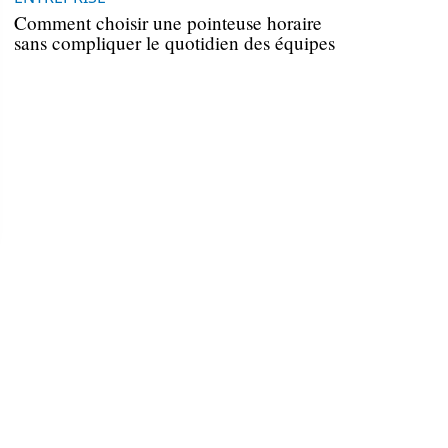
Comment choisir une pointeuse horaire
sans compliquer le quotidien des équipes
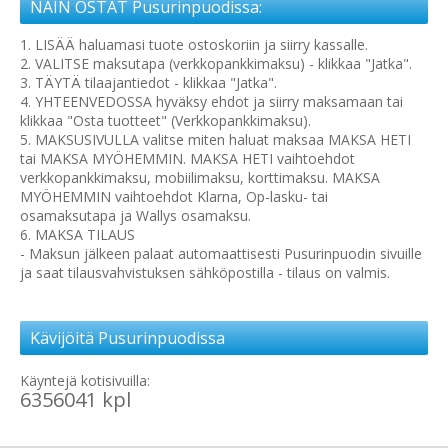
NÄIN OSTAT Pusurinpuodissa:
1. LISÄÄ haluamasi tuote ostoskoriin ja siirry kassalle.
2. VALITSE maksutapa (verkkopankkimaksu) - klikkaa "Jatka".
3. TÄYTÄ tilaajantiedot - klikkaa "Jatka".
4. YHTEENVEDOSSA hyväksy ehdot ja siirry maksamaan tai
klikkaa "Osta tuotteet" (Verkkopankkimaksu).
5. MAKSUSIVULLA valitse miten haluat maksaa MAKSA HETI
tai MAKSA MYÖHEMMIN. MAKSA HETI vaihtoehdot
verkkopankkimaksu, mobiilimaksu, korttimaksu. MAKSA
MYÖHEMMIN vaihtoehdot Klarna, Op-lasku- tai
osamaksutapa ja Wallys osamaksu.
6. MAKSA TILAUS
- Maksun jälkeen palaat automaattisesti Pusurinpuodin sivuille
ja saat tilausvahvistuksen sähköpostilla - tilaus on valmis.
Kävijöitä Pusurinpuodissa
Käyntejä kotisivuilla:
6356041 kpl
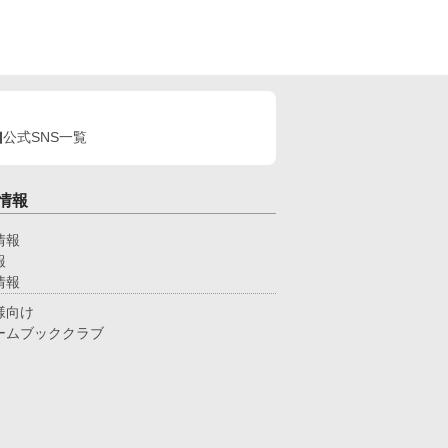
。 「これじゃあ原作のイライと変わらないじゃ
！」 その後体調不良を訴え、医師に診てもらうと
んでもない事を言われたのだった。 「あなた……Ω
なっていますよ」 「へ？」 そしてワンナイトをし
男がまさかの国の英雄で、まさかまさか求愛し公開
ロポーズまでして来て―― オメガバースの世界で
命に導かれる、強引な俺様α×頑張り屋な元悪役令
公式SNS一覧
の元βのΩのラブストーリー。
情報
情報
報
情報
様向け
ームブッククラブ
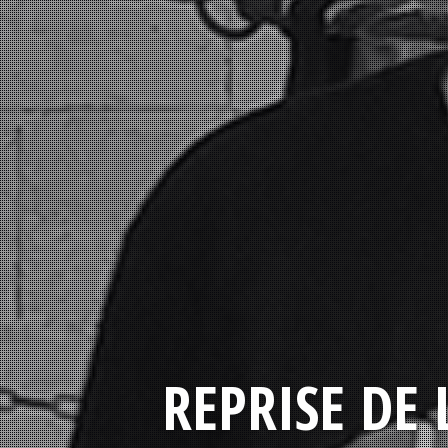
REPRISE DE 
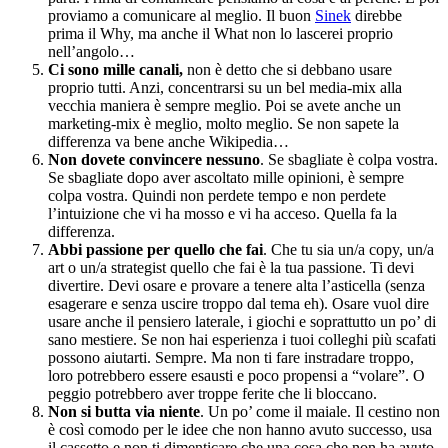
proviamo a comunicare al meglio. Il buon
Sinek
direbbe
prima il Why, ma anche il What non lo lascerei proprio
nell’angolo…
Ci sono mille canali,
non è detto che si debbano usare
proprio tutti. Anzi, concentrarsi su un bel media-mix alla
vecchia maniera è sempre meglio. Poi se avete anche un
marketing-mix è meglio, molto meglio. Se non sapete la
differenza va bene anche Wikipedia…
Non dovete convincere nessuno
. Se sbagliate è colpa vostra.
Se sbagliate dopo aver ascoltato mille opinioni, è sempre
colpa vostra. Quindi non perdete tempo e non perdete
l’intuizione che vi ha mosso e vi ha acceso. Quella fa la
differenza.
Abbi passione per quello che fai
. Che tu sia un/a copy, un/a
art o un/a strategist quello che fai è la tua passione. Ti devi
divertire. Devi osare e provare a tenere alta l’asticella (senza
esagerare e senza uscire troppo dal tema eh). Osare vuol dire
usare anche il pensiero laterale, i giochi e soprattutto un po’ di
sano mestiere. Se non hai esperienza i tuoi colleghi più scafati
possono aiutarti. Sempre. Ma non ti fare instradare troppo,
loro potrebbero essere esausti e poco propensi a “volare”. O
peggio potrebbero aver troppe ferite che li bloccano.
Non si butta via niente
. Un po’ come il maiale. Il cestino non
è così comodo per le idee che non hanno avuto successo, usa
il cassetto e non ti dimenticare che una cosa che non ha avuto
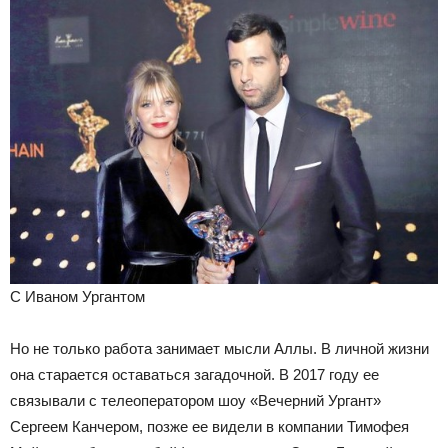
С Иваном Ургантом
Но не только работа занимает мысли Аллы. В личной жизни
она старается оставаться загадочной. В 2017 году ее
связывали с телеоператором шоу «Вечерний Ургант»
Сергеем Канчером, позже ее видели в компании Тимофея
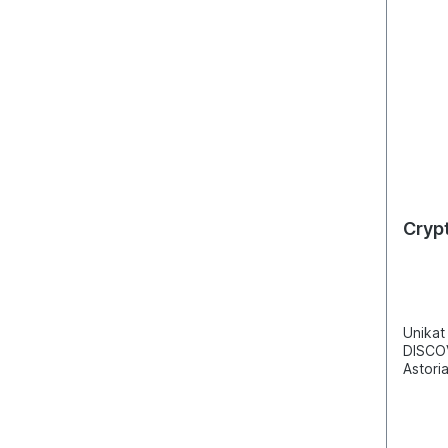
Cryp
Unikat
DISCOV
Astori
– ohne
separa
Transp
inklusi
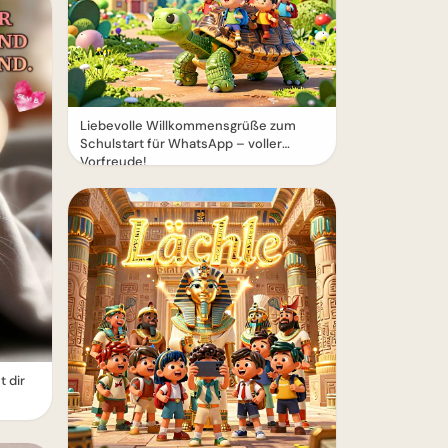
Liebevolle Willkommensgrüße zum
Schulstart für WhatsApp – voller
Vorfreude!
 dir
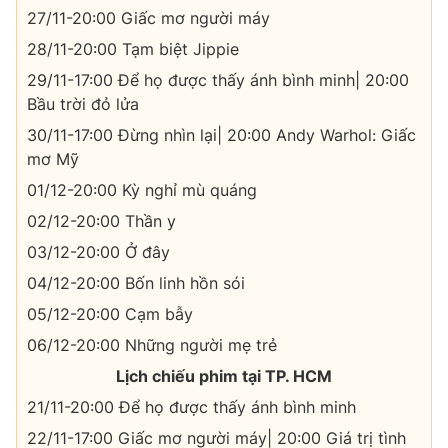
27/11-20:00 Giấc mơ người máy
28/11-20:00 Tạm biệt Jippie
29/11-17:00 Để họ được thấy ánh bình minh| 20:00
Bầu trời đỏ lửa
30/11-17:00 Đừng nhìn lại| 20:00 Andy Warhol: Giấc
mơ Mỹ
01/12-20:00 Kỳ nghỉ mù quáng
02/12-20:00 Thần y
03/12-20:00 Ở đây
04/12-20:00 Bốn linh hồn sói
05/12-20:00 Cạm bẫy
06/12-20:00 Những người mẹ trẻ
Lịch chiếu phim tại TP. HCM
21/11-20:00 Để họ được thấy ánh bình minh
22/11-17:00 Giấc mơ người máy| 20:00 Giá trị tình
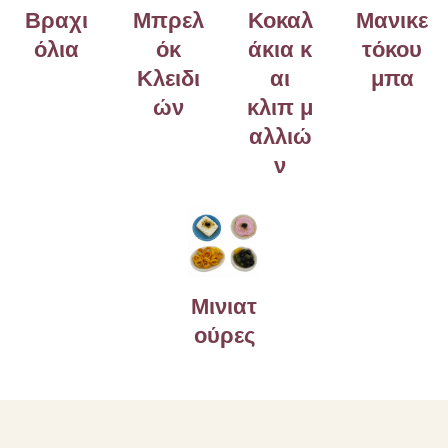
Βραχι
Μπρελ
Κοκαλ
Μανικε
όλια
όκ
άκια
κ
τόκου
Κλειδι
αι
μπα
ών
κλιπ
μ
αλλιώ
ν
Μινιατ
ούρες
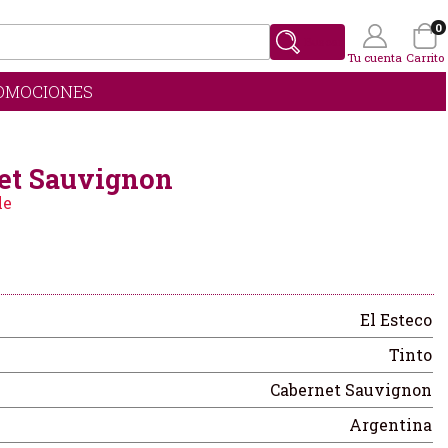
0
Buscar
Tu cuenta
Carrito
OMOCIONES
Wishlist
(0)
et Sauvignon
le
El Esteco
Tinto
Cabernet Sauvignon
Argentina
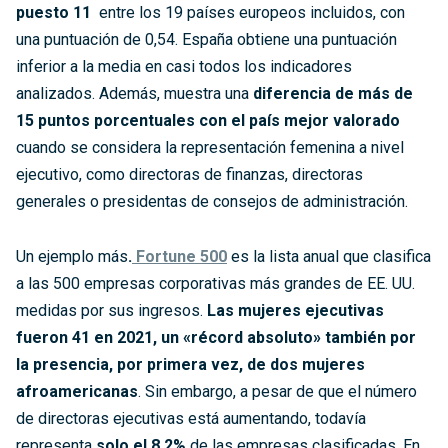
puesto 11
entre los 19 países europeos incluidos, con
una puntuación de 0,54. España obtiene una puntuación
inferior a la media en casi todos los indicadores
analizados. Además, muestra una
diferencia de más de
15 puntos porcentuales con el país mejor valorado
cuando se considera la representación femenina a nivel
ejecutivo, como directoras de finanzas, directoras
generales o presidentas de consejos de administración.
Un ejemplo más
.
Fortune 500
es la lista anual que clasifica
a las 500 empresas corporativas más grandes de EE. UU.
medidas por sus ingresos.
Las mujeres ejecutivas
fueron 41 en 2021, un
«récord absoluto»
también por
la presencia, por primera vez, de dos mujeres
afroamericanas
. Sin embargo, a pesar de que el número
de directoras ejecutivas está aumentando, todavía
representa
solo el 8,2%
de las empresas clasificadas.
En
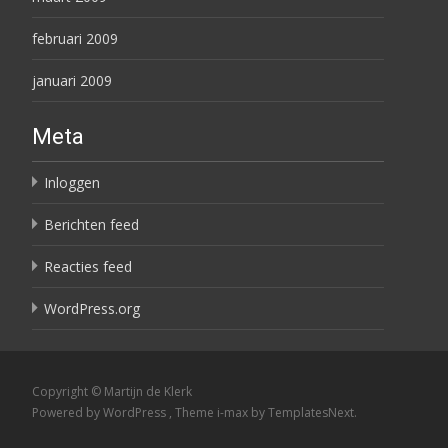
februari 2009
januari 2009
Meta
Inloggen
Berichten feed
Reacties feed
WordPress.org
Copyright © Martijn de Klerk
Powered by WordPress
, Theme
i-max
by TemplatesNext.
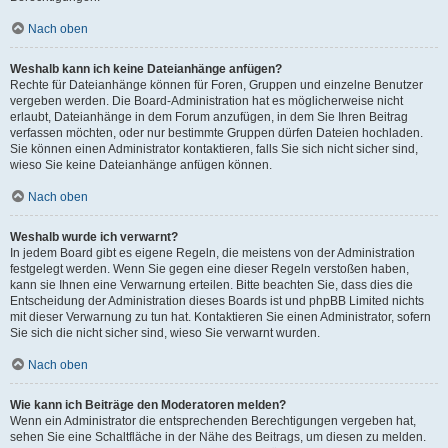
Nach oben
Weshalb kann ich keine Dateianhänge anfügen?
Rechte für Dateianhänge können für Foren, Gruppen und einzelne Benutzer
vergeben werden. Die Board-Administration hat es möglicherweise nicht
erlaubt, Dateianhänge in dem Forum anzufügen, in dem Sie Ihren Beitrag
verfassen möchten, oder nur bestimmte Gruppen dürfen Dateien hochladen.
Sie können einen Administrator kontaktieren, falls Sie sich nicht sicher sind,
wieso Sie keine Dateianhänge anfügen können.
Nach oben
Weshalb wurde ich verwarnt?
In jedem Board gibt es eigene Regeln, die meistens von der Administration
festgelegt werden. Wenn Sie gegen eine dieser Regeln verstoßen haben,
kann sie Ihnen eine Verwarnung erteilen. Bitte beachten Sie, dass dies die
Entscheidung der Administration dieses Boards ist und phpBB Limited nichts
mit dieser Verwarnung zu tun hat. Kontaktieren Sie einen Administrator, sofern
Sie sich die nicht sicher sind, wieso Sie verwarnt wurden.
Nach oben
Wie kann ich Beiträge den Moderatoren melden?
Wenn ein Administrator die entsprechenden Berechtigungen vergeben hat,
sehen Sie eine Schaltfläche in der Nähe des Beitrags, um diesen zu melden.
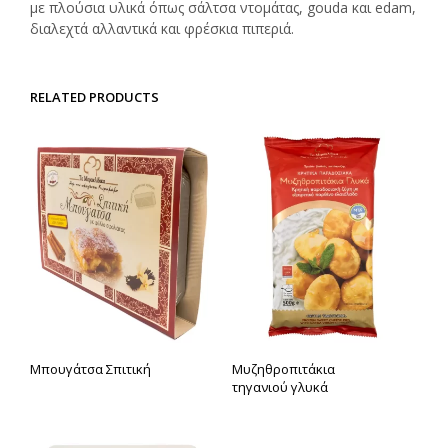
με πλούσια υλικά όπως σάλτσα ντομάτας, gouda και edam,
διαλεχτά αλλαντικά και φρέσκια πιπεριά.
RELATED PRODUCTS
Μπουγάτσα Σπιτική
Μυζηθροπιτάκια
τηγανιού γλυκά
--------------------------------
Exercise goal - Among the records above, find the lines where the word "thấy" appears and copy them.

Task response -
29/11-17:00 Để họ được thấy ánh bình minh| 20:00
21/11-20:00 Để họ được thấy ánh bình minh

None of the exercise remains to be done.